Asexuality refers to people who experience little or no sexual attraction, experience attraction without acting on it sexually, or experience sexual attraction differently based on other factors. Like most things, asexuality falls on a spectrum and encompasses many other identities. It's important to remember, however, that attraction and action are not always synonymous: some asexuals may reject the idea of sexual contact, but others may be sex-neutral and engage in sexual activity.
It's possible that some asexuals will have sex with someone else despite not having a libido or masturbating, but others will have sex with a partner because it brings a sense of connection.
From a Traditional Marriage to Kitchen Table Polyamory
Although Mikki never really had a high sex drive, it wasn’t until after the birth of her son, that she noticed her sex drive took a real nosedive. “I never had a high sex drive, but about a year after my son was born, I realized I had zero desire. My husband has a high sex drive, and I knew that it would not be sustainable to not have sex in our marriage at that time.”
She was determined to find an alternative to divorce and stumbled upon a polyamory conversation on Clubhouse. Upon doing her own research, she brought up the idea to their husband, who was receptive. “It’s so interesting to me that people weigh sex so heavily in relationships when even if you are having a ton of sex, it’s still a very small percentage of the relationship activity," Mikki shared.
They chose polyamory because Mikki still wanted to be married, but she also wanted to make sure that Raheem was getting his individual needs and desires met, even if that meant meeting them with someone else. “I think that we have been programmed to think that our spouses need to be our 'everything.' We do not operate like that. There is no one way that fits all when it comes to relationships, despite what society may try to tell you. Their path to doing this thing called life together may be different from yours, but they found what works for them. We have chosen to design a marriage that works for us,” Mikki explained.
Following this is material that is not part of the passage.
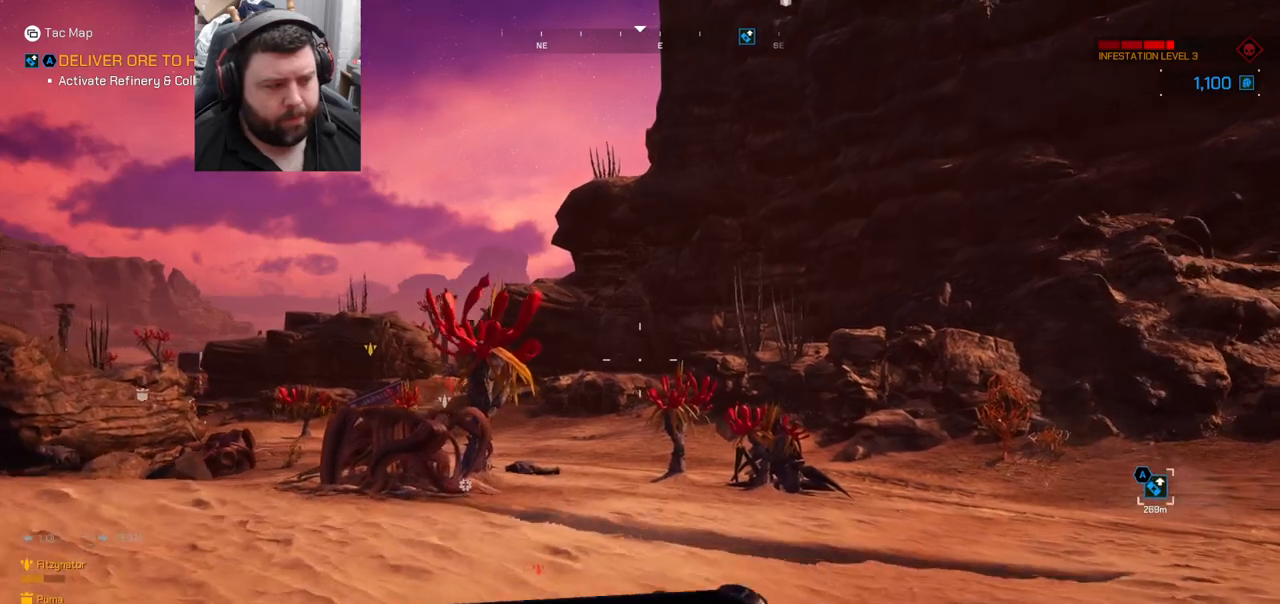
{"buttons": [], "left_stick": "up", "right_stick": "center", "events": []}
"We have chosen to design a marriage that works for us. We both consent to each of us having everything from casual sex partners to lifetime partners if it should go there. We believe love is abundant and do not limit ourselves or each other on how we express it."
She continued, “We both consent to each of us having everything from casual sexual partners to lifetime partners if it should get there. We believe love is abundant and do not limit ourselves or each other on how we express it. Our dynamic is parallel with kitchen table poly aspirations.”
Kitchen table polyamory (KTP) is a polyamorous relationship in which all participants are on friendly terms enough to share a meal at the kitchen table. Basically, it means you have some form of relationship with your partner’s other partner, whether as a group or individually. A lot of times, KTP relationships are highly personal and rooted in mutual respect, communication, and friendship.
Intimacy in an Asexual Polyamorous Marriage
Mikki says she and her husband, Raheem, still share intimate moments despite being in a polyamorous marriage. “Our intimacy is emotional, intellectual, spiritual, and physical, although non-sexual. We are intentional about date nights weekly, surprising and delighting each other daily, and most of all, we communicate our needs regularly. In my opinion, our intimacy is top-tier! I give my husband full-body massages, mani-pedis and make sure I am giving him small physical touches/kisses throughout the day. He is also very intentional about showing me his love and affection.”
Raheem and Mikki now use their lives as examples for others. On their website, thepolycouplenextdoor.com, they coach people interested in learning how to be consensually non-monogamous. “We are both relationship coaches. I specialized in emotional regulation, and Raheem specializes in communication and conflict resolution. The same tools we use in our marriage help our clients succeed in polyamory."
Mikki advises people who may be asexual or seeking non-monogamy to communicate their needs openly and to consider seeking sex therapy or intimacy coaching. Building a strong relationship with a non-sexual partner requires both empathy and compassion.